-- RECORDS FOR THE EXERCISE follows --
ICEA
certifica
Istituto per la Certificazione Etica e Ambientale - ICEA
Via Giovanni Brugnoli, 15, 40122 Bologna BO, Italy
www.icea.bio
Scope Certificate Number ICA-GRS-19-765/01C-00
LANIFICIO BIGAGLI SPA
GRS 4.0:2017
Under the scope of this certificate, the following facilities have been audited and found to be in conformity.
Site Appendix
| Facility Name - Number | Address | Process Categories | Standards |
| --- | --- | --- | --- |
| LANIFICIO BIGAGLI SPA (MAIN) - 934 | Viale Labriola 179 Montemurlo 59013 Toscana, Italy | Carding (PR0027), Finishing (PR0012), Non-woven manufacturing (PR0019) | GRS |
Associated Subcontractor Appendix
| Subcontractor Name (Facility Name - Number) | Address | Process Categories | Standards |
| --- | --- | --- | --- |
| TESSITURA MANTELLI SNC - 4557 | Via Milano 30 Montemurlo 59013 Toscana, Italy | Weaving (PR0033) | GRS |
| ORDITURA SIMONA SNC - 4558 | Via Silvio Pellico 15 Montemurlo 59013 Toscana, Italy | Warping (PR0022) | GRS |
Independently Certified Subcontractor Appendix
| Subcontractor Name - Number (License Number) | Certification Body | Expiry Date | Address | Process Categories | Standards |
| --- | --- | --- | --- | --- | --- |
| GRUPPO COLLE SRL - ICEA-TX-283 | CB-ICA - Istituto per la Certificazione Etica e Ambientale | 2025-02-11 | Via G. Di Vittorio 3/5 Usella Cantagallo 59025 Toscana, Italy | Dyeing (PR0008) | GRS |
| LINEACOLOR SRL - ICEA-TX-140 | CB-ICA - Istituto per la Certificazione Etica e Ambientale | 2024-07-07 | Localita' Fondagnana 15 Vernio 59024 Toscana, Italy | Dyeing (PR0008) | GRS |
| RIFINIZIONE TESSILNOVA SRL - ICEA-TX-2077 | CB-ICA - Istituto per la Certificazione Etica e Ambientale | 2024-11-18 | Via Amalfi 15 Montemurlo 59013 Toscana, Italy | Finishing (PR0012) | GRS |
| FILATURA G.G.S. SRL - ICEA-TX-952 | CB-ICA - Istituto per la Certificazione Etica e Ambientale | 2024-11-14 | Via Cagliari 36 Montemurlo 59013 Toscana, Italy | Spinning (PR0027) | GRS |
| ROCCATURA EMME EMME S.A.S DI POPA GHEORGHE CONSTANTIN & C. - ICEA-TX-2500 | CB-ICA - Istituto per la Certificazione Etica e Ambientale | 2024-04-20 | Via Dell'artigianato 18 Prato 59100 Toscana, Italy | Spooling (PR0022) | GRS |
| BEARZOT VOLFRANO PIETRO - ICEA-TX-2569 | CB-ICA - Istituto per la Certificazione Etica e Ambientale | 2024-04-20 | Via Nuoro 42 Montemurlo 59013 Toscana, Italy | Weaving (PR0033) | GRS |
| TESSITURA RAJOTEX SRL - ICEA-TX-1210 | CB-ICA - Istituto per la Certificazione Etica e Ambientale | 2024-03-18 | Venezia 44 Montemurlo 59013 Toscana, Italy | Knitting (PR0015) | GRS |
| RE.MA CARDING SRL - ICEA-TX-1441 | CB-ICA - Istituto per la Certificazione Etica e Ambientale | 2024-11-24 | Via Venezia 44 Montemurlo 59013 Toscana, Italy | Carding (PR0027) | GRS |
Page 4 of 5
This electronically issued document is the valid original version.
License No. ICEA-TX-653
-- RECORDS FOR THE EXERCISE concluded --
-- RECORDS FOR THE EXERCISE follows --
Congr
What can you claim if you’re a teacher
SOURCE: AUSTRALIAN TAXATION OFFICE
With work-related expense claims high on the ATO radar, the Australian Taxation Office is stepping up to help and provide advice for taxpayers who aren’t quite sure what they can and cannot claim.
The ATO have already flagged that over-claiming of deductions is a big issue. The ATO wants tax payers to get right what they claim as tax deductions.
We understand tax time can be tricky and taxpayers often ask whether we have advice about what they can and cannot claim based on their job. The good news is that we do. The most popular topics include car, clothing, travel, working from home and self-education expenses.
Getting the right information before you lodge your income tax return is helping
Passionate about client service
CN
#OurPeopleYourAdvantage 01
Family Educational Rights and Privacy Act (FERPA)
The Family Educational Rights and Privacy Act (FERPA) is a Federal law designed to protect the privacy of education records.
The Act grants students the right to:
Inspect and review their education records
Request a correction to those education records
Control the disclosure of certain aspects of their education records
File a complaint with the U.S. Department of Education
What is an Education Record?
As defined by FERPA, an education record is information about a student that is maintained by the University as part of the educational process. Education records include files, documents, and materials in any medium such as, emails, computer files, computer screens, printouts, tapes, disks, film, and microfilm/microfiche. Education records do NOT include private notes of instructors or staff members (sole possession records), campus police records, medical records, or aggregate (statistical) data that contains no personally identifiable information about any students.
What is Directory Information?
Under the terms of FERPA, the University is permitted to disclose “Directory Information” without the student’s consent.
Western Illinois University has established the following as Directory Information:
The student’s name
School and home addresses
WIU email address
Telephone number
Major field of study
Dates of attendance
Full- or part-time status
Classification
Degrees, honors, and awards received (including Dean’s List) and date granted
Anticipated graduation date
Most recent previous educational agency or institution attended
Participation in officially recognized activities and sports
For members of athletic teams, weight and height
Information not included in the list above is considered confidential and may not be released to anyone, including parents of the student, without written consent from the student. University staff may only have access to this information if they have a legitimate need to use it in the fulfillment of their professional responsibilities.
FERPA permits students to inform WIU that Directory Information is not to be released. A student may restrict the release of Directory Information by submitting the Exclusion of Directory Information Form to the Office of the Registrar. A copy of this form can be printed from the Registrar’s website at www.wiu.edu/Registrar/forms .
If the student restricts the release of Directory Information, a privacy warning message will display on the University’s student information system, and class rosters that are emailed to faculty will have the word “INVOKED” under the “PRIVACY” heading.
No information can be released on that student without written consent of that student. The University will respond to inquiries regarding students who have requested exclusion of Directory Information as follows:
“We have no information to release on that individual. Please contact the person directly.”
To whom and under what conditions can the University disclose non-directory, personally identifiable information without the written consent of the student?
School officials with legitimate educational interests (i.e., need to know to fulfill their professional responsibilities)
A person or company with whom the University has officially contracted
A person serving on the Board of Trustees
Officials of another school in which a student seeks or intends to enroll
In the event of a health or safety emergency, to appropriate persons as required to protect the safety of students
-- RECORDS FOR THE EXERCISE concluded --
**WHAT TO WORK ON:** Would you print exactly, and only, the lines of the data above from the line with "have no information" through the line with "In the event", inclusive?

**COMPLETED TASK:**
“We have no information to release on that individual. Please contact the person directly.”
To whom and under what conditions can the University disclose non-directory, personally identifiable information without the written consent of the student?
School officials with legitimate educational interests (i.e., need to know to fulfill their professional responsibilities)
A person or company with whom the University has officially contracted
A person serving on the Board of Trustees
Officials of another school in which a student seeks or intends to enroll
In the event of a health or safety emergency, to appropriate persons as required to protect the safety of students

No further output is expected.